06 June 2016

Oil Search to consolidate interests in Papua New Guinea

On 20th May Papua New Guinea-based Oil Search agreed to buy Canadian oil exploration firm InterOil for around USD 2,200 million. The acquisition, which will be carried out by way of a court-approved plan of arrangement, is poised to be Oil Search’s largest to date, according to Zephyr, the M&A database published by Bureau van Dijk.

As consideration, the buyer agreed to issue new shares to InterOil’s stockholders, which will also have the alternative to receiving up to USD 770 million in cash.  The offer price (being USD 40 apiece) represents a 27 per cent premium over the target’s close of USD 31 on 19th May, the last trading day prior to the transaction being announced. Pending appraisals of InterOil’s reserves in the Elk-Antelope fields in Papua New Guinea, the sellers may additionally receive a further cash payment. The deal, which has been approved by the boards of both energy companies, is expected to close this year. According to the Wall Street Journal, the acquisition will increase Oil Search’s exposure to Papua New Guinea, which is likely to be the next major gas-export project.

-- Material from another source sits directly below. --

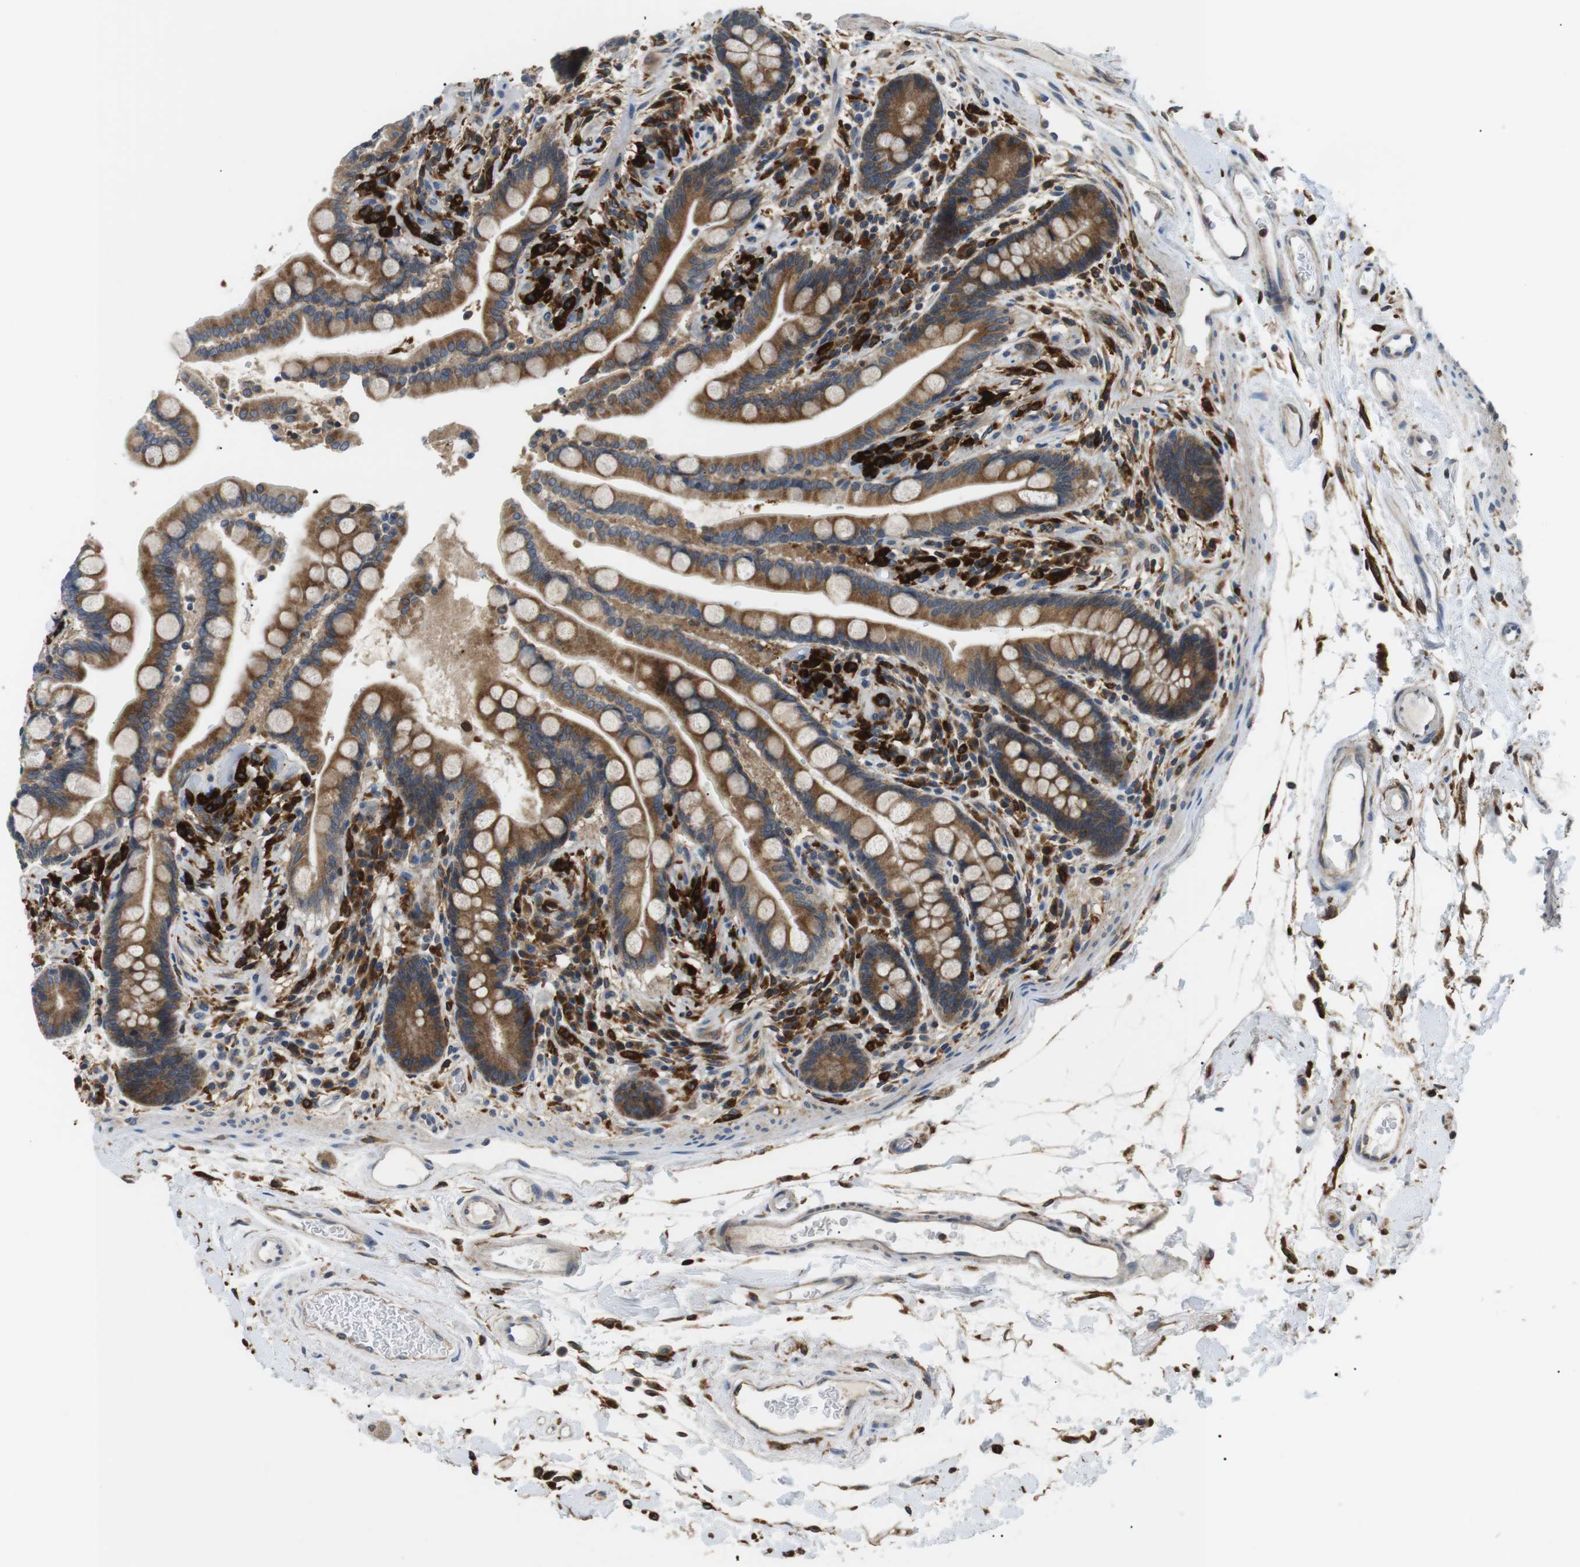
{"staining": {"intensity": "weak", "quantity": "25%-75%", "location": "cytoplasmic/membranous"}, "tissue": "colon", "cell_type": "Endothelial cells", "image_type": "normal", "snomed": [{"axis": "morphology", "description": "Normal tissue, NOS"}, {"axis": "topography", "description": "Colon"}], "caption": "Human colon stained for a protein (brown) reveals weak cytoplasmic/membranous positive staining in approximately 25%-75% of endothelial cells.", "gene": "RAB9A", "patient": {"sex": "male", "age": 73}}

Following the InterOil takeover, Australian Stock Exchange (ASX)-listed Oil Search plans to sell most of the target’s exploration and gas assets, which include an Elk-Antelope gas discovery project known as Papua LNG, to French energy company Total for about USD 1,200 million. Assuming the Papua New Guinean government will exercise its right to take 23 per cent of Papua LNG alongside landowners, Oil Search’s interest in the project will increase from almost 23 per cent to 29 per cent, while Total’s stake will be up 8 per cent to just over 48 per cent as a result of the asset sale.

Commenting on the side deal, Total chief executive Patrick Pouyanné, said: “In line with our strategy to hold significant interest when we are operator, we will increase our operated interest to a more material level to drive the future development of the Papua LNG project, a low cost onshore LNG [liquefied natural gas] project close to Asian markets.” He also added that his company may seek opportunities for collaboration and/or integration with Oil Search’s other Papua New Guinea-based gas project, PNG LNG, which is being led by US energy giant Exxon Mobil.

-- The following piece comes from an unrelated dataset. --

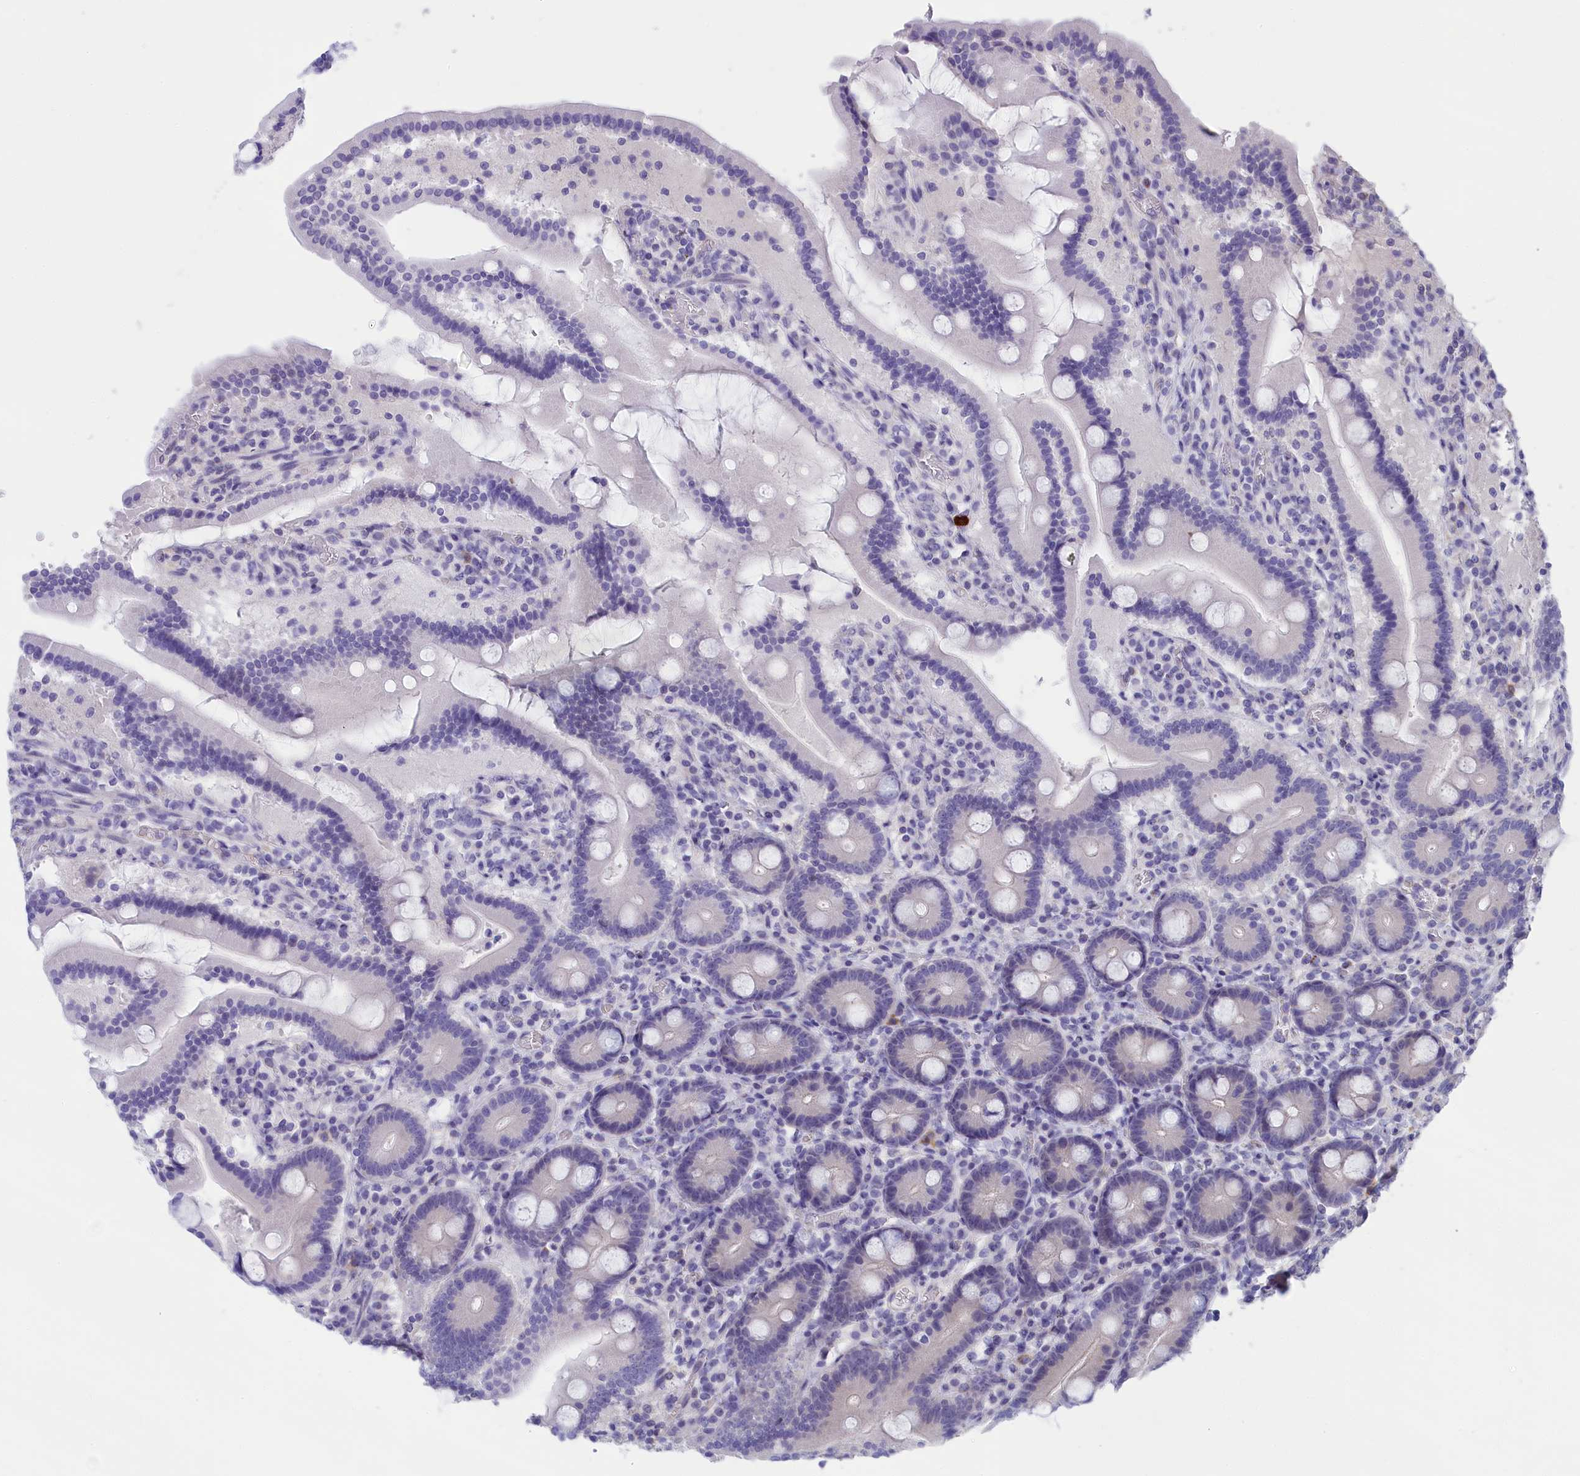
{"staining": {"intensity": "negative", "quantity": "none", "location": "none"}, "tissue": "duodenum", "cell_type": "Glandular cells", "image_type": "normal", "snomed": [{"axis": "morphology", "description": "Normal tissue, NOS"}, {"axis": "topography", "description": "Duodenum"}], "caption": "Immunohistochemistry image of normal duodenum stained for a protein (brown), which exhibits no positivity in glandular cells. (Stains: DAB (3,3'-diaminobenzidine) IHC with hematoxylin counter stain, Microscopy: brightfield microscopy at high magnification).", "gene": "TACSTD2", "patient": {"sex": "male", "age": 55}}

From Oil Search’s perspective, the disposal will enhance liquidity and reduce the risk it has to bear after the InterOil deal, while allowing it to establish an aligned business relationship with Total. Moreover, the partnership is expected to minimise costs, enable optimal resource utilisation and accelerate project schedules, as stated in their joint press release.

Last year, Woodside Petroleum, an ASX-listed oil and gas exploration firm, offered to acquire Oil Search for around AUD 11,641 million (EUR 7,541 million). The deal was later rejected by Oil Search’s board, which stated that it “grossly undervalued the company”. According to Zephyr, the transaction would have been the largest takeover of an energy company in Asia-Pacific.